> Work order:
Leaving the pictures aside, reproduce the data in full and word for word.
[Opening Provided data section]
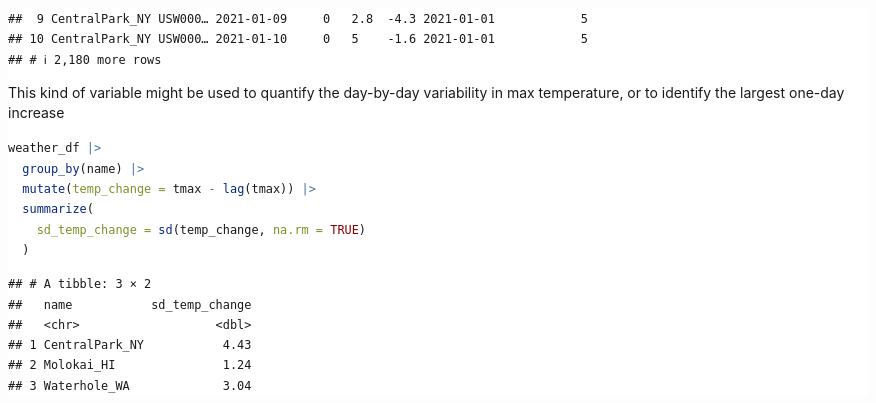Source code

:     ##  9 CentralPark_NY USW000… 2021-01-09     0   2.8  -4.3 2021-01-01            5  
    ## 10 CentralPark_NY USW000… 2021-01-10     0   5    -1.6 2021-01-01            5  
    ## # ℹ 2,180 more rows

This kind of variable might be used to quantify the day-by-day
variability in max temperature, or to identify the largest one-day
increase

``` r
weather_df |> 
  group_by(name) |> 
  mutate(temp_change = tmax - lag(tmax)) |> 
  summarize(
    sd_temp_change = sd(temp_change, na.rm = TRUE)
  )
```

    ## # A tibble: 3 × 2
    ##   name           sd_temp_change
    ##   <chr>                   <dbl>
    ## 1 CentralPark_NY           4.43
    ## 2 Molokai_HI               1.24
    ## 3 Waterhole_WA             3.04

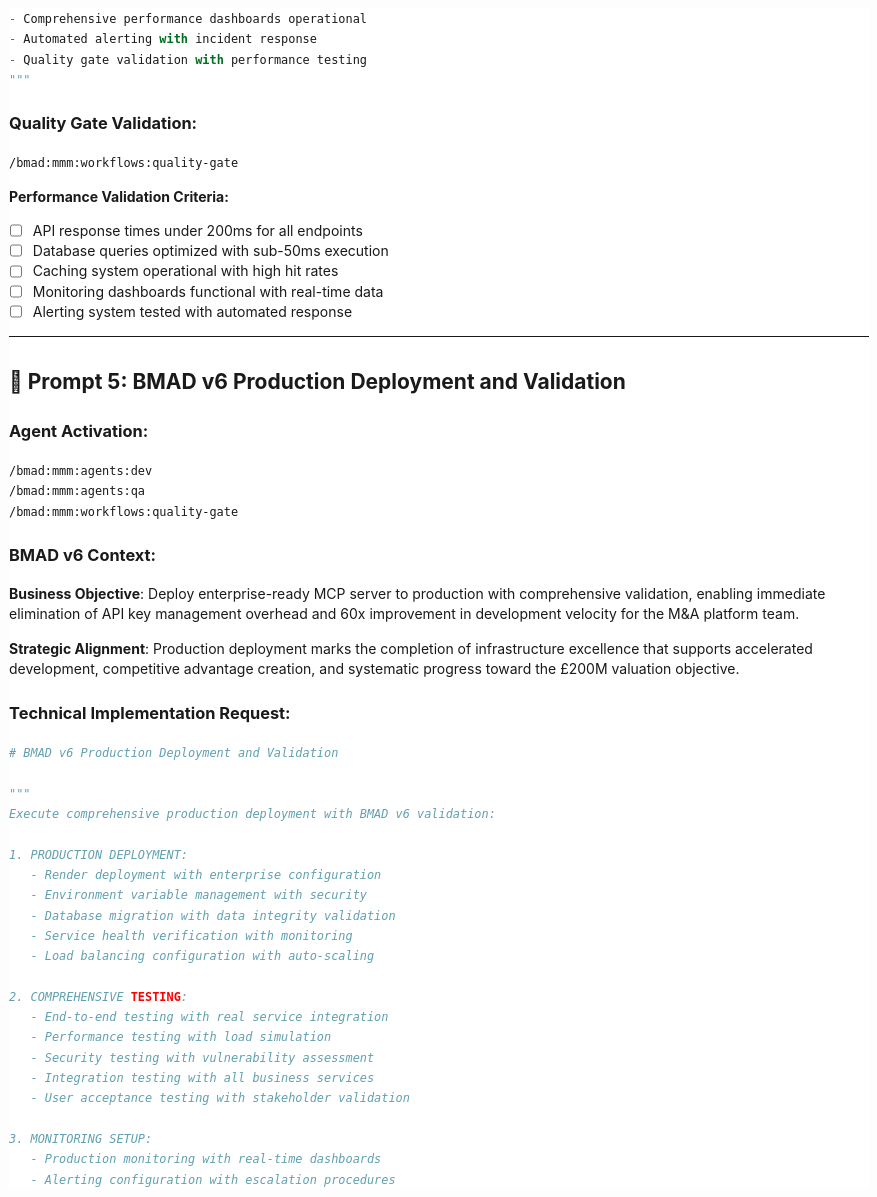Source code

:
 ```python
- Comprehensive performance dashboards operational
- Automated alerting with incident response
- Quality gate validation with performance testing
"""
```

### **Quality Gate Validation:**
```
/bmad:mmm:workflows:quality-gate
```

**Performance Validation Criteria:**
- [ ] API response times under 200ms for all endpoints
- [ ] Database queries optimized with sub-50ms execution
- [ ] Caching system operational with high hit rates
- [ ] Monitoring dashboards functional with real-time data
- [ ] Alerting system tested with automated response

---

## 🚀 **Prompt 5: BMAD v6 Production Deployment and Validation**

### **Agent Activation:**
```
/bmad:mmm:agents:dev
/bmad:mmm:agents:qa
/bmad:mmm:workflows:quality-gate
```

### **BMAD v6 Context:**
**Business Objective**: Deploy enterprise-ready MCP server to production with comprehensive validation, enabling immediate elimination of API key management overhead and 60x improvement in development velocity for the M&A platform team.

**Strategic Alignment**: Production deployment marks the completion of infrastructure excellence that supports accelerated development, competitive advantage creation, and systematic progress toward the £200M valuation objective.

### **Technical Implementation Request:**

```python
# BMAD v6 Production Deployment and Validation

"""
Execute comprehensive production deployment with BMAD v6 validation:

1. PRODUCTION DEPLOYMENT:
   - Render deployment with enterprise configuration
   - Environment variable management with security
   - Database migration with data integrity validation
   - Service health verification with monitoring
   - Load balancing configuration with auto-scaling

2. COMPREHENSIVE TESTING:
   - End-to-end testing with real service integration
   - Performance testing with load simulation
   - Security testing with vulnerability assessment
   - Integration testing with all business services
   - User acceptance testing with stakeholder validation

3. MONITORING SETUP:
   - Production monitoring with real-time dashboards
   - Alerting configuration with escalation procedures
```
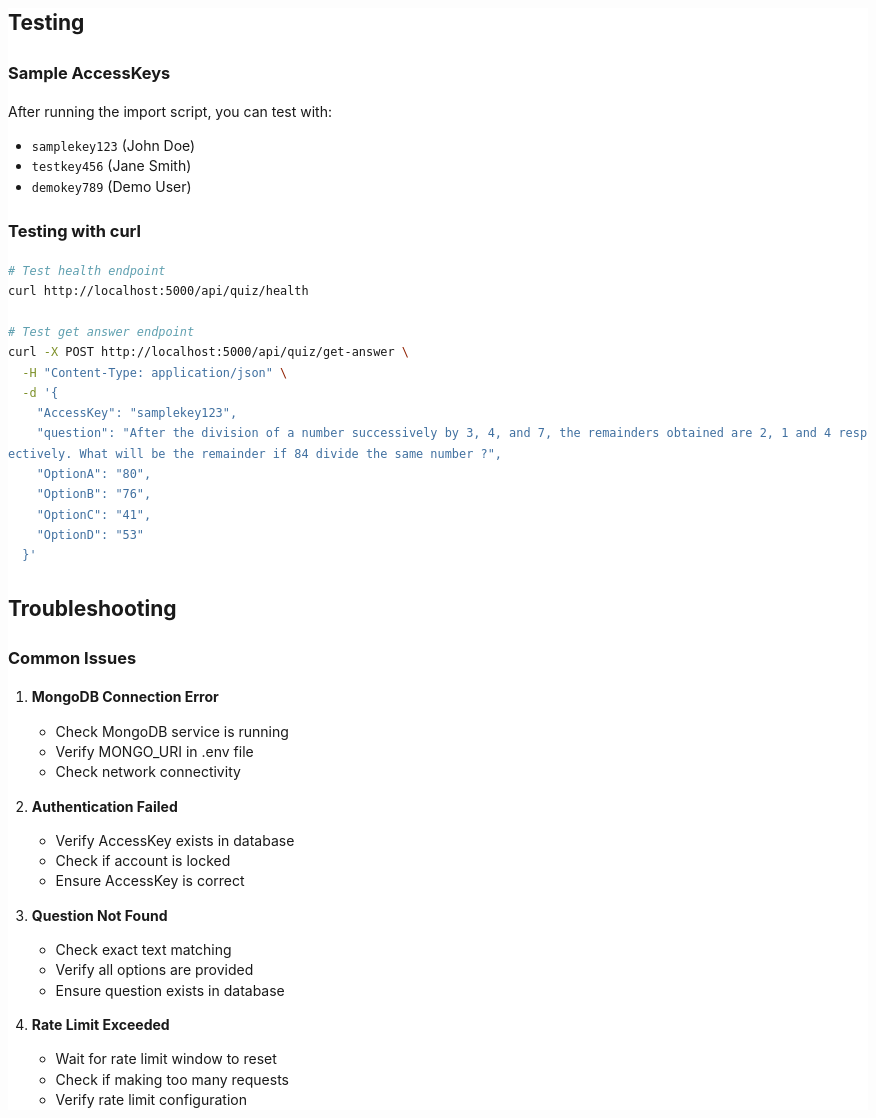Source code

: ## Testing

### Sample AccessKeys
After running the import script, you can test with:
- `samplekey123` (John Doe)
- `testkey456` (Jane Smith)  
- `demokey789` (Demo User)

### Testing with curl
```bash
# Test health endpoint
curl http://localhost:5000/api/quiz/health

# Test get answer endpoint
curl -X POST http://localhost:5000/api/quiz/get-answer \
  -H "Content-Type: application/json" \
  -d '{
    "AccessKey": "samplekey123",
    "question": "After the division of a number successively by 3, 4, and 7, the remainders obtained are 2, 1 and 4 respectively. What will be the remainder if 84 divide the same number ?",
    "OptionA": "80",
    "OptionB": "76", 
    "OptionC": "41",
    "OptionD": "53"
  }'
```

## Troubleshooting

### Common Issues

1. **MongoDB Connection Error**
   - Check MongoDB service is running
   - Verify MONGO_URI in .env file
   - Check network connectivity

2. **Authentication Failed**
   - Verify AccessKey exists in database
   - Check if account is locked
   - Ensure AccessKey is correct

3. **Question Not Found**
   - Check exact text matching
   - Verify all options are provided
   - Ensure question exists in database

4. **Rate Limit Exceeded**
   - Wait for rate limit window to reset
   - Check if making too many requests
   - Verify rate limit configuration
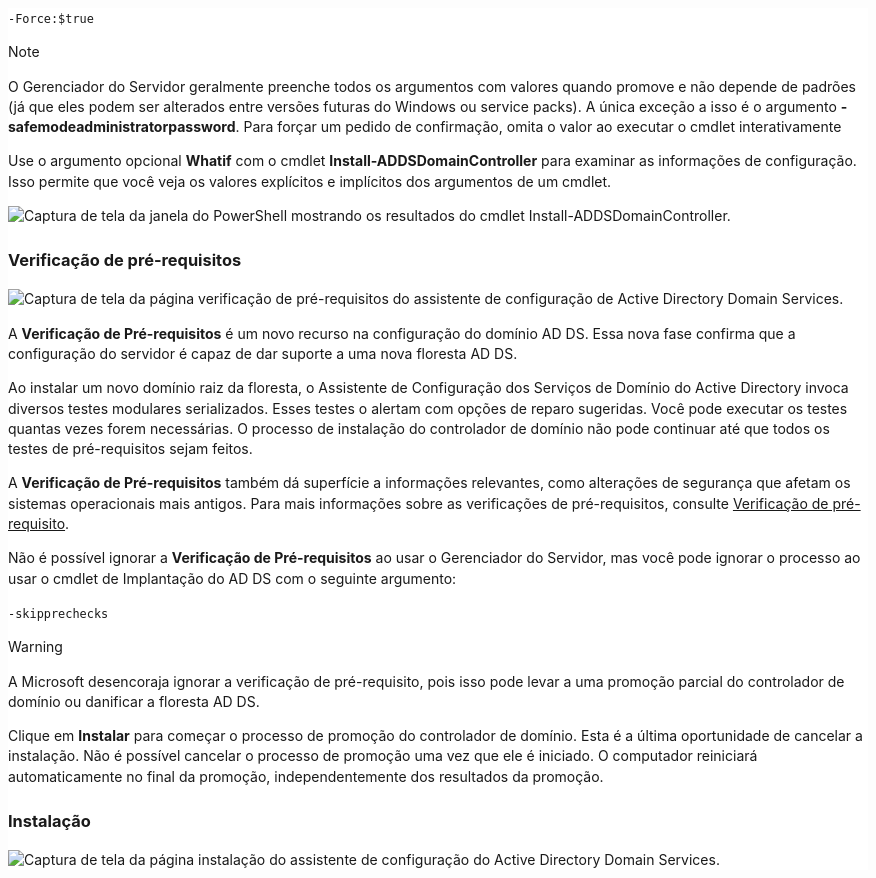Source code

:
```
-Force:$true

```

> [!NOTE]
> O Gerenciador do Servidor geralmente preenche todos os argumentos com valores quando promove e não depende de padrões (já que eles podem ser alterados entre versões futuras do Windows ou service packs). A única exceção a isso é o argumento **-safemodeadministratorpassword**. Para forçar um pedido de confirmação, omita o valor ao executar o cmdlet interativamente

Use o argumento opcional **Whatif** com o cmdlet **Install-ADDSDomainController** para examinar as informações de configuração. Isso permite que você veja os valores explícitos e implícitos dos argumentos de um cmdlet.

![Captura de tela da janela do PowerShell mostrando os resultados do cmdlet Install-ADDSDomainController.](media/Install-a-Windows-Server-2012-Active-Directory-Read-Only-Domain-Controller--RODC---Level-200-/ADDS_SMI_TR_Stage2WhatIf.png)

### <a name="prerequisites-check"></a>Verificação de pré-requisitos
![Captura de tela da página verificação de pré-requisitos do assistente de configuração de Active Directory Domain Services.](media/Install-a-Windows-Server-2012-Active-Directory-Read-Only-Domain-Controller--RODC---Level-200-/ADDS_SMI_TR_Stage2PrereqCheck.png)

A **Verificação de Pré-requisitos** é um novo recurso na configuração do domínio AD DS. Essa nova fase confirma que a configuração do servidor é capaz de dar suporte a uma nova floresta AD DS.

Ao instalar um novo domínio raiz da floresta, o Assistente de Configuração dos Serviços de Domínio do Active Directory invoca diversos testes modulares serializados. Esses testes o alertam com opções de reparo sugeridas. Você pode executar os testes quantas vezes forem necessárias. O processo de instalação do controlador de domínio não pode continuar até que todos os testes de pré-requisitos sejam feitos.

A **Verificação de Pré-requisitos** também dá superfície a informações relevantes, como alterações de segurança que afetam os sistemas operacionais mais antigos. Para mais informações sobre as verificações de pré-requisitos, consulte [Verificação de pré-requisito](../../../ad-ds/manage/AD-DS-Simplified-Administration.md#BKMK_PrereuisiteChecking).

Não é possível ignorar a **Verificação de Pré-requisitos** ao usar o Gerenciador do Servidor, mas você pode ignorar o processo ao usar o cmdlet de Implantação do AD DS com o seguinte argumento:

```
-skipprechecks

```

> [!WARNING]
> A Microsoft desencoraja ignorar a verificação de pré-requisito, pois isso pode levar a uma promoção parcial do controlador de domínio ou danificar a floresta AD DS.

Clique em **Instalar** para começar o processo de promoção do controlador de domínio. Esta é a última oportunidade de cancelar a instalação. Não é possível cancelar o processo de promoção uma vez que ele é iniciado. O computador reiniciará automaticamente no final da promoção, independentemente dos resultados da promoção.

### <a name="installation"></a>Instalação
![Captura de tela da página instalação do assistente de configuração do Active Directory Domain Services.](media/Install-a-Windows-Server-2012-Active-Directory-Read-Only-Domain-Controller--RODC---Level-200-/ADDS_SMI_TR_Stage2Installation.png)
[Closing Provided data section]
> The answer:
Source code

:     ##  9 CentralPark_NY USW000… 2021-01-09     0   2.8  -4.3 2021-01-01            5  
    ## 10 CentralPark_NY USW000… 2021-01-10     0   5    -1.6 2021-01-01            5  
    ## # ℹ 2,180 more rows

This kind of variable might be used to quantify the day-by-day
variability in max temperature, or to identify the largest one-day
increase

``` r
weather_df |> 
  group_by(name) |> 
  mutate(temp_change = tmax - lag(tmax)) |> 
  summarize(
    sd_temp_change = sd(temp_change, na.rm = TRUE)
  )
```

    ## # A tibble: 3 × 2
    ##   name           sd_temp_change
    ##   <chr>                   <dbl>
    ## 1 CentralPark_NY           4.43
    ## 2 Molokai_HI               1.24
    ## 3 Waterhole_WA             3.04

Source code

:
 ```python
- Comprehensive performance dashboards operational
- Automated alerting with incident response
- Quality gate validation with performance testing
"""
```

### **Quality Gate Validation:**
```
/bmad:mmm:workflows:quality-gate
```

**Performance Validation Criteria:**
- [ ] API response times under 200ms for all endpoints
- [ ] Database queries optimized with sub-50ms execution
- [ ] Caching system operational with high hit rates
- [ ] Monitoring dashboards functional with real-time data
- [ ] Alerting system tested with automated response

---

## 🚀 **Prompt 5: BMAD v6 Production Deployment and Validation**

### **Agent Activation:**
```
/bmad:mmm:agents:dev
/bmad:mmm:agents:qa
/bmad:mmm:workflows:quality-gate
```

### **BMAD v6 Context:**
**Business Objective**: Deploy enterprise-ready MCP server to production with comprehensive validation, enabling immediate elimination of API key management overhead and 60x improvement in development velocity for the M&A platform team.

**Strategic Alignment**: Production deployment marks the completion of infrastructure excellence that supports accelerated development, competitive advantage creation, and systematic progress toward the £200M valuation objective.

### **Technical Implementation Request:**

```python
# BMAD v6 Production Deployment and Validation

"""
Execute comprehensive production deployment with BMAD v6 validation:

1. PRODUCTION DEPLOYMENT:
   - Render deployment with enterprise configuration
   - Environment variable management with security
   - Database migration with data integrity validation
   - Service health verification with monitoring
   - Load balancing configuration with auto-scaling

2. COMPREHENSIVE TESTING:
   - End-to-end testing with real service integration
   - Performance testing with load simulation
   - Security testing with vulnerability assessment
   - Integration testing with all business services
   - User acceptance testing with stakeholder validation

3. MONITORING SETUP:
   - Production monitoring with real-time dashboards
   - Alerting configuration with escalation procedures
```
Source code

: ## Testing

### Sample AccessKeys
After running the import script, you can test with:
- `samplekey123` (John Doe)
- `testkey456` (Jane Smith)  
- `demokey789` (Demo User)

### Testing with curl
```bash
# Test health endpoint
curl http://localhost:5000/api/quiz/health

# Test get answer endpoint
curl -X POST http://localhost:5000/api/quiz/get-answer \
  -H "Content-Type: application/json" \
  -d '{
    "AccessKey": "samplekey123",
    "question": "After the division of a number successively by 3, 4, and 7, the remainders obtained are 2, 1 and 4 respectively. What will be the remainder if 84 divide the same number ?",
    "OptionA": "80",
    "OptionB": "76", 
    "OptionC": "41",
    "OptionD": "53"
  }'
```

## Troubleshooting

### Common Issues

1. **MongoDB Connection Error**
   - Check MongoDB service is running
   - Verify MONGO_URI in .env file
   - Check network connectivity

2. **Authentication Failed**
   - Verify AccessKey exists in database
   - Check if account is locked
   - Ensure AccessKey is correct

3. **Question Not Found**
   - Check exact text matching
   - Verify all options are provided
   - Ensure question exists in database

4. **Rate Limit Exceeded**
   - Wait for rate limit window to reset
   - Check if making too many requests
   - Verify rate limit configuration
Source code

:
```
-Force:$true

```

> [!NOTE]
> O Gerenciador do Servidor geralmente preenche todos os argumentos com valores quando promove e não depende de padrões (já que eles podem ser alterados entre versões futuras do Windows ou service packs). A única exceção a isso é o argumento **-safemodeadministratorpassword**. Para forçar um pedido de confirmação, omita o valor ao executar o cmdlet interativamente

Use o argumento opcional **Whatif** com o cmdlet **Install-ADDSDomainController** para examinar as informações de configuração. Isso permite que você veja os valores explícitos e implícitos dos argumentos de um cmdlet.

![Captura de tela da janela do PowerShell mostrando os resultados do cmdlet Install-ADDSDomainController.](media/Install-a-Windows-Server-2012-Active-Directory-Read-Only-Domain-Controller--RODC---Level-200-/ADDS_SMI_TR_Stage2WhatIf.png)

### <a name="prerequisites-check"></a>Verificação de pré-requisitos
![Captura de tela da página verificação de pré-requisitos do assistente de configuração de Active Directory Domain Services.](media/Install-a-Windows-Server-2012-Active-Directory-Read-Only-Domain-Controller--RODC---Level-200-/ADDS_SMI_TR_Stage2PrereqCheck.png)

A **Verificação de Pré-requisitos** é um novo recurso na configuração do domínio AD DS. Essa nova fase confirma que a configuração do servidor é capaz de dar suporte a uma nova floresta AD DS.

Ao instalar um novo domínio raiz da floresta, o Assistente de Configuração dos Serviços de Domínio do Active Directory invoca diversos testes modulares serializados. Esses testes o alertam com opções de reparo sugeridas. Você pode executar os testes quantas vezes forem necessárias. O processo de instalação do controlador de domínio não pode continuar até que todos os testes de pré-requisitos sejam feitos.

A **Verificação de Pré-requisitos** também dá superfície a informações relevantes, como alterações de segurança que afetam os sistemas operacionais mais antigos. Para mais informações sobre as verificações de pré-requisitos, consulte [Verificação de pré-requisito](../../../ad-ds/manage/AD-DS-Simplified-Administration.md#BKMK_PrereuisiteChecking).

Não é possível ignorar a **Verificação de Pré-requisitos** ao usar o Gerenciador do Servidor, mas você pode ignorar o processo ao usar o cmdlet de Implantação do AD DS com o seguinte argumento:

```
-skipprechecks

```

> [!WARNING]
> A Microsoft desencoraja ignorar a verificação de pré-requisito, pois isso pode levar a uma promoção parcial do controlador de domínio ou danificar a floresta AD DS.

Clique em **Instalar** para começar o processo de promoção do controlador de domínio. Esta é a última oportunidade de cancelar a instalação. Não é possível cancelar o processo de promoção uma vez que ele é iniciado. O computador reiniciará automaticamente no final da promoção, independentemente dos resultados da promoção.

### <a name="installation"></a>Instalação
![Captura de tela da página instalação do assistente de configuração do Active Directory Domain Services.](media/Install-a-Windows-Server-2012-Active-Directory-Read-Only-Domain-Controller--RODC---Level-200-/ADDS_SMI_TR_Stage2Installation.png)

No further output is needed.